### Instruction
Exactly as written, print out each entry in the data, with no pictures.
· · ·
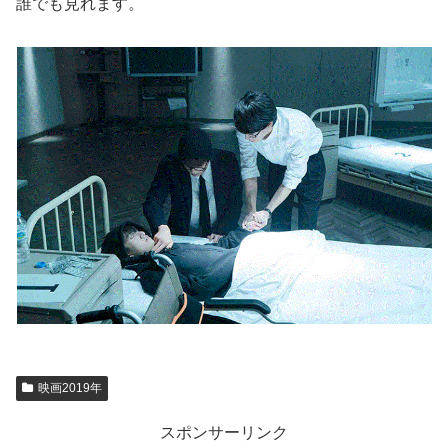
誰でも見れます。
映画2019年
スポンサーリンク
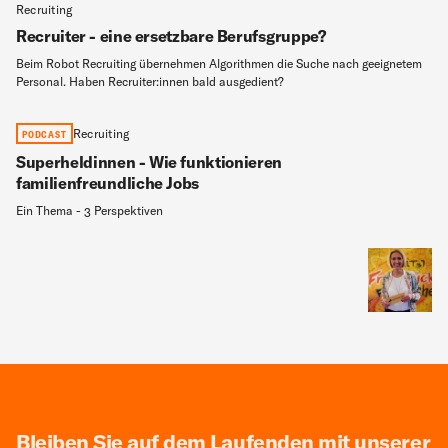
Recruiting
Recruiter - eine ersetzbare Berufsgruppe?
Beim Robot Recruiting übernehmen Algorithmen die Suche nach geeignetem
Personal. Haben Recruiter:innen bald ausgedient?
Recruiting
PODCAST
Superheldinnen - Wie funktionieren
familienfreundliche Jobs
Ein Thema - 3 Perspektiven
Bleiben Sie auf dem Laufenden mit unserer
· · ·
### Solved exercise
誰でも見れます。
映画2019年
スポンサーリンク
Recruiting
Recruiter - eine ersetzbare Berufsgruppe?
Beim Robot Recruiting übernehmen Algorithmen die Suche nach geeignetem
Personal. Haben Recruiter:innen bald ausgedient?
Recruiting
PODCAST
Superheldinnen - Wie funktionieren
familienfreundliche Jobs
Ein Thema - 3 Perspektiven
Bleiben Sie auf dem Laufenden mit unserer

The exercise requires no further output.